Chromosome-scale assemblies are increasingly available for non-model organisms, but functional annotation remains limited when deep evolutionary divergence erodes primary amino-acid sequence identity even though protein structural similarity can remain conserved. We present a hybrid annotation framework that decouples gene-model discovery from cross-species similarity assignment by combining Evo2-based ab initio prediction of exon-intron structures with ESM-2 protein-embedding-based structural similarity mapping. Applied to the sea lamprey, the framework derives high- or medium-confidence cross-species similarity assignments for 73,485 Evo2-derived translated protein models, including 35,395 high-confidence calls, and expands the deduplicated structural catalog to 31,286 loci, including 20,871 additions absent from the Ensembl baseline.

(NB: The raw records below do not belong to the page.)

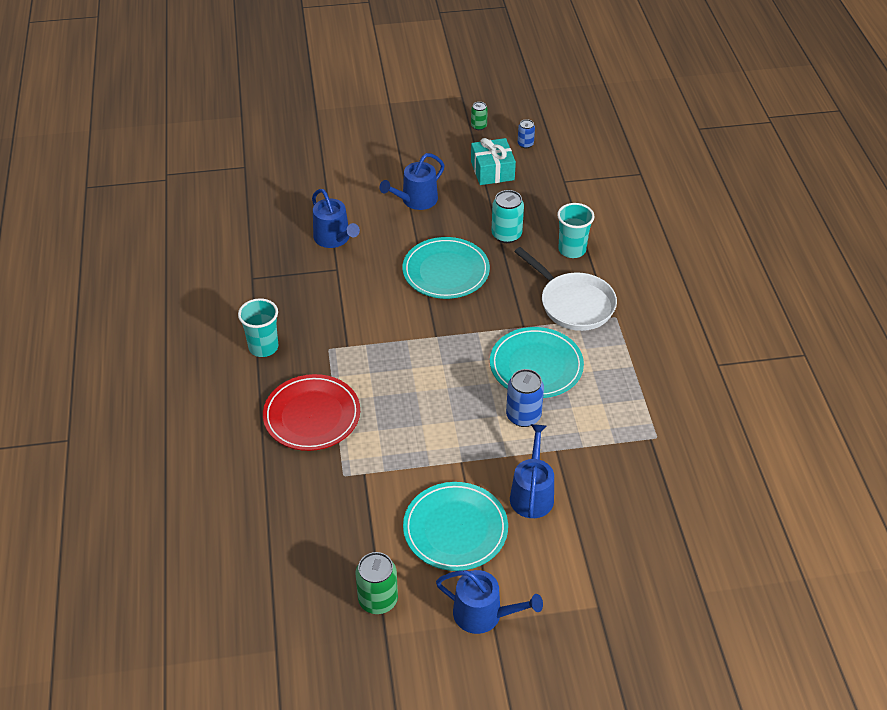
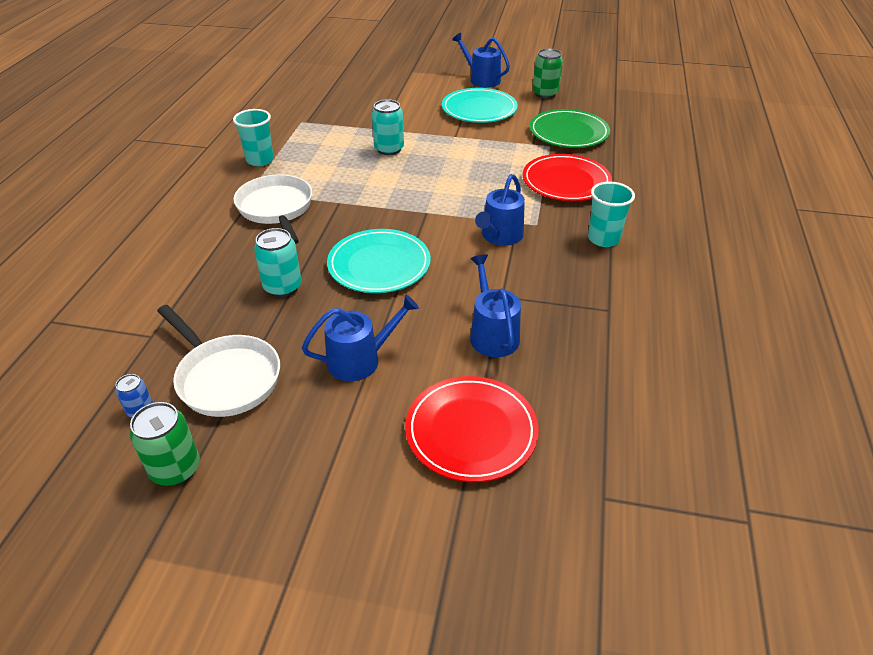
camera: 160 degrees left, 5 degrees down
green can [471,102,488,130] -> green can [130,402,200,486], size x1.73
turquoise gift [471,138,516,185] -> white pan [157,305,280,417]
turquoise plate [490,327,584,398] -> none
blue can [506,369,544,427] -> turquoise can [372,99,404,155]
blue watering can [510,424,554,518] -> blue watering can moved to [475,174,525,246]
turquoise cup [557,203,594,258] -> turquoise cup moved to [233,109,274,166]
none -> red plate [405,376,539,482]
none -> green plate [529,109,610,148]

A joint alignment-structure classification identifies 21,391 structurally supported catalog loci that a fixed human DIAMOND protein search does not confidently assign on its own, including 21,184 loci with no detectable human protein-sequence match and 207 loci with only low-confidence matches in the classical 20-30% amino-acid-identity twilight zone. These rescue-space totals describe catalog loci rather than validated one-to-one human-absent genes. In a single-cell RNA sequencing application, a stricter UTR-aware Ensembl+Evo2 reference improves gene recovery and expands the interpretable feature space of the lamprey immune compartment relative to the Ensembl baseline. This enables more resolved annotation of four transcriptionally defined immune cell states, including VLRA+-associated T-like and VLRB+-associated B-like programs together with oxidative iron-handling and iron-associated VLR-linked states. Together, these results show that structural protein signal often persists beyond the limits of pairwise sequence alignment and that an embedding-based annotation layer can extend that signal to improve downstream comparative and single-cell analyses in evolutionarily divergent genomes.